Summary: Post-operative accumulation of seroma in the surgical cavity following breast cancer surgery varies in incidence from 2.5 to 51 % of patients. Analysis of seroma has shown that it is an inflammatory exudate, classically seen in the first phase of wound repair. Given that seroma is derived from the wound-healing response of tumor-adjacent stroma, Valeta-Magara et al (2015) explored “whether seroma derived from the excision of benign tumors differs from that of malignant tumors, as malignant and benign tumors may activate or influence the adjacent stroma and infiltrating immune cells differently.”

Post-surgical seroma fluids from 59 patients who had undergone either lumpectomy or mastectomy breast surgery were collected at week 1 or 2 post-surgery by percutaneous aspiration.

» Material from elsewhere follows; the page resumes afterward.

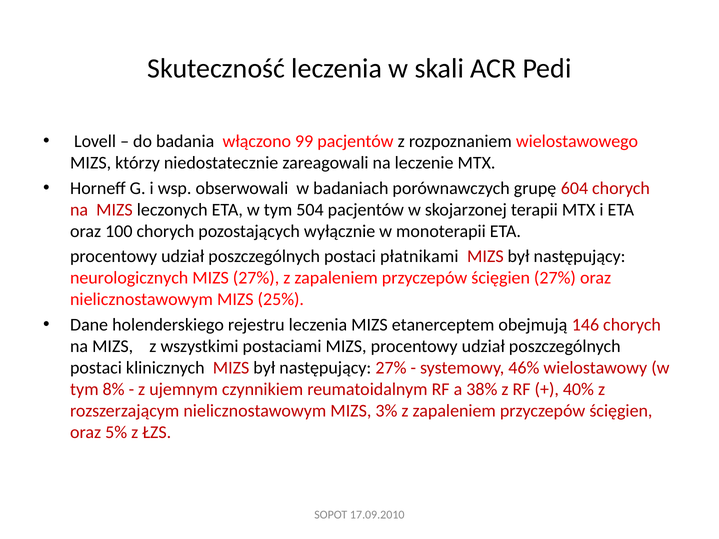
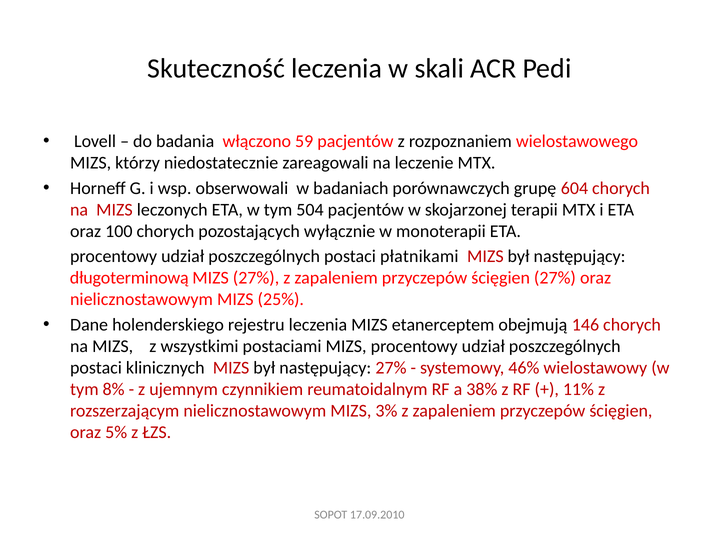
99: 99 -> 59
neurologicznych: neurologicznych -> długoterminową
40%: 40% -> 11%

It was found that surgical cavity seroma from breast cancer patients has ahigher expression of certain tumorpromoting cytokines, including GRO, ENA-78/CXCL5 and TIMP-2, and lower expression of tumor-inhibiting cytokines IGFBP-1, IL-16, IFN-γ, IL-3 and FGF-9, when compared to seroma from non-cancer patients (p.2). Patients with high body mass index also had higher levels of leptin regardless of malignancy.

In conclusion, breast post-surgical tumor cavity contains factors that are pro-inflammatory regardless of malignant or benign disease, but in malignant disease there is significant enrichment of additional pro-oncogenic chemokines, cytokines and growth factors, and reduction in tumor-inhibiting factors. These results are consistent with tumor conditioning of surrounding normal stromal tissue and creation of a pro-oncogenic environment that persists long after surgical removal of the tumor.

The authors also note that a differential expression of the eight factors between benign and malignant seroma fluid offers research hypotheses to be explored further to determine their role in breast tumor progression, local recurrence and metastasis.